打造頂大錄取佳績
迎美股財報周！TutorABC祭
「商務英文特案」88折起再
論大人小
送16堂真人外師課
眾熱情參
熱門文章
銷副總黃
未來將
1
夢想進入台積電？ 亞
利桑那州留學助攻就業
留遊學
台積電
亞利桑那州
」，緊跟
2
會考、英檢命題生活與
= = =
#### [What you have to do]
Retype each of the records, word for word, with nothing added or dropped.

#### [Solution]
打造頂大錄取佳績
迎美股財報周！TutorABC祭
「商務英文特案」88折起再
論大人小
送16堂真人外師課
眾熱情參
熱門文章
銷副總黃
未來將
1
夢想進入台積電？ 亞
利桑那州留學助攻就業
留遊學
台積電
亞利桑那州
」，緊跟
2
會考、英檢命題生活與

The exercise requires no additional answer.